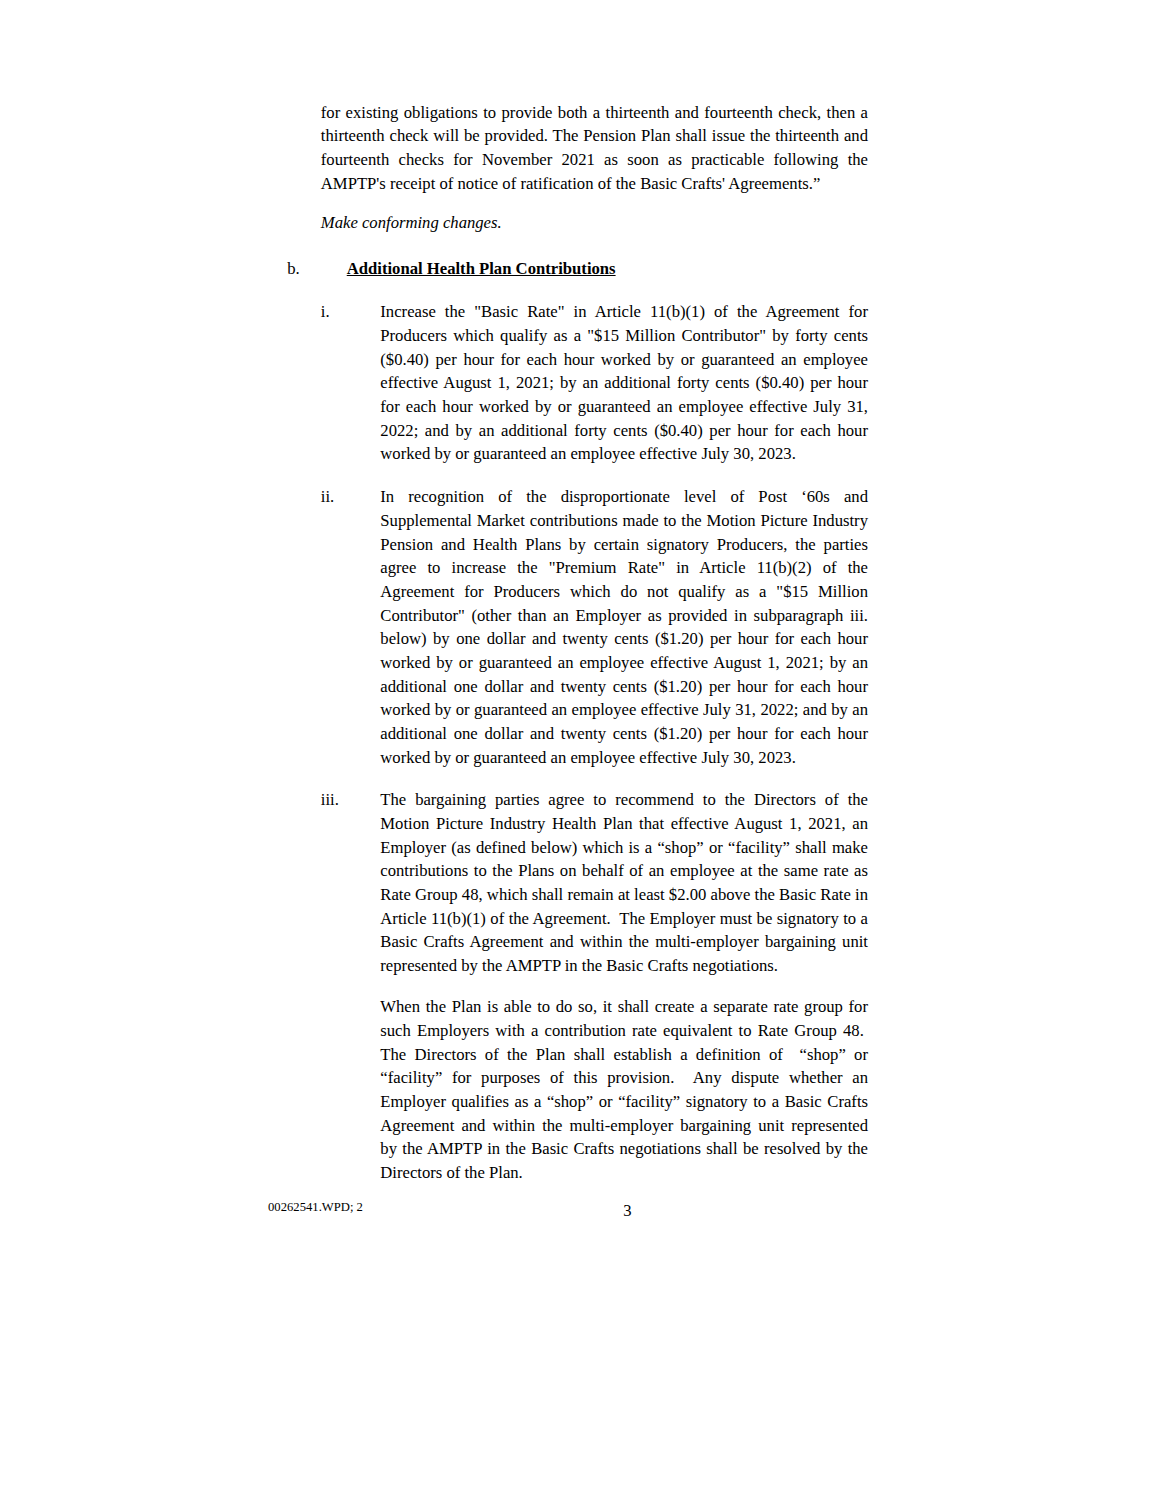for existing obligations to provide both a thirteenth and fourteenth check, then a thirteenth check will be provided. The Pension Plan shall issue the thirteenth and fourteenth checks for November 2021 as soon as practicable following the AMPTP's receipt of notice of ratification of the Basic Crafts' Agreements.”
Make conforming changes.
b.
Additional Health Plan Contributions
i.
Increase the "Basic Rate" in Article 11(b)(1) of the Agreement for Producers which qualify as a "$15 Million Contributor" by forty cents ($0.40) per hour for each hour worked by or guaranteed an employee effective August 1, 2021; by an additional forty cents ($0.40) per hour for each hour worked by or guaranteed an employee effective July 31, 2022; and by an additional forty cents ($0.40) per hour for each hour worked by or guaranteed an employee effective July 30, 2023.
ii.
In recognition of the disproportionate level of Post ‘60s and Supplemental Market contributions made to the Motion Picture Industry Pension and Health Plans by certain signatory Producers, the parties agree to increase the "Premium Rate" in Article 11(b)(2) of the Agreement for Producers which do not qualify as a "$15 Million Contributor" (other than an Employer as provided in subparagraph iii. below) by one dollar and twenty cents ($1.20) per hour for each hour worked by or guaranteed an employee effective August 1, 2021; by an additional one dollar and twenty cents ($1.20) per hour for each hour worked by or guaranteed an employee effective July 31, 2022; and by an additional one dollar and twenty cents ($1.20) per hour for each hour worked by or guaranteed an employee effective July 30, 2023.
iii.
The bargaining parties agree to recommend to the Directors of the Motion Picture Industry Health Plan that effective August 1, 2021, an Employer (as defined below) which is a “shop” or “facility” shall make contributions to the Plans on behalf of an employee at the same rate as Rate Group 48, which shall remain at least $2.00 above the Basic Rate in Article 11(b)(1) of the Agreement. The Employer must be signatory to a Basic Crafts Agreement and within the multi-employer bargaining unit represented by the AMPTP in the Basic Crafts negotiations.
When the Plan is able to do so, it shall create a separate rate group for such Employers with a contribution rate equivalent to Rate Group 48. The Directors of the Plan shall establish a definition of “shop” or “facility” for purposes of this provision. Any dispute whether an Employer qualifies as a “shop” or “facility” signatory to a Basic Crafts Agreement and within the multi-employer bargaining unit represented by the AMPTP in the Basic Crafts negotiations shall be resolved by the Directors of the Plan.
00262541.WPD; 2
3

________________________

All entries need to be duplicated exactly, apart from the images.

for existing obligations to provide both a thirteenth and fourteenth check, then a thirteenth check will be provided. The Pension Plan shall issue the thirteenth and fourteenth checks for November 2021 as soon as practicable following the AMPTP's receipt of notice of ratification of the Basic Crafts' Agreements.”
Make conforming changes.
b.
Additional Health Plan Contributions
i.
Increase the "Basic Rate" in Article 11(b)(1) of the Agreement for Producers which qualify as a "$15 Million Contributor" by forty cents ($0.40) per hour for each hour worked by or guaranteed an employee effective August 1, 2021; by an additional forty cents ($0.40) per hour for each hour worked by or guaranteed an employee effective July 31, 2022; and by an additional forty cents ($0.40) per hour for each hour worked by or guaranteed an employee effective July 30, 2023.
ii.
In recognition of the disproportionate level of Post ‘60s and Supplemental Market contributions made to the Motion Picture Industry Pension and Health Plans by certain signatory Producers, the parties agree to increase the "Premium Rate" in Article 11(b)(2) of the Agreement for Producers which do not qualify as a "$15 Million Contributor" (other than an Employer as provided in subparagraph iii. below) by one dollar and twenty cents ($1.20) per hour for each hour worked by or guaranteed an employee effective August 1, 2021; by an additional one dollar and twenty cents ($1.20) per hour for each hour worked by or guaranteed an employee effective July 31, 2022; and by an additional one dollar and twenty cents ($1.20) per hour for each hour worked by or guaranteed an employee effective July 30, 2023.
iii.
The bargaining parties agree to recommend to the Directors of the Motion Picture Industry Health Plan that effective August 1, 2021, an Employer (as defined below) which is a “shop” or “facility” shall make contributions to the Plans on behalf of an employee at the same rate as Rate Group 48, which shall remain at least $2.00 above the Basic Rate in Article 11(b)(1) of the Agreement. The Employer must be signatory to a Basic Crafts Agreement and within the multi-employer bargaining unit represented by the AMPTP in the Basic Crafts negotiations.
When the Plan is able to do so, it shall create a separate rate group for such Employers with a contribution rate equivalent to Rate Group 48. The Directors of the Plan shall establish a definition of “shop” or “facility” for purposes of this provision. Any dispute whether an Employer qualifies as a “shop” or “facility” signatory to a Basic Crafts Agreement and within the multi-employer bargaining unit represented by the AMPTP in the Basic Crafts negotiations shall be resolved by the Directors of the Plan.
00262541.WPD; 2
3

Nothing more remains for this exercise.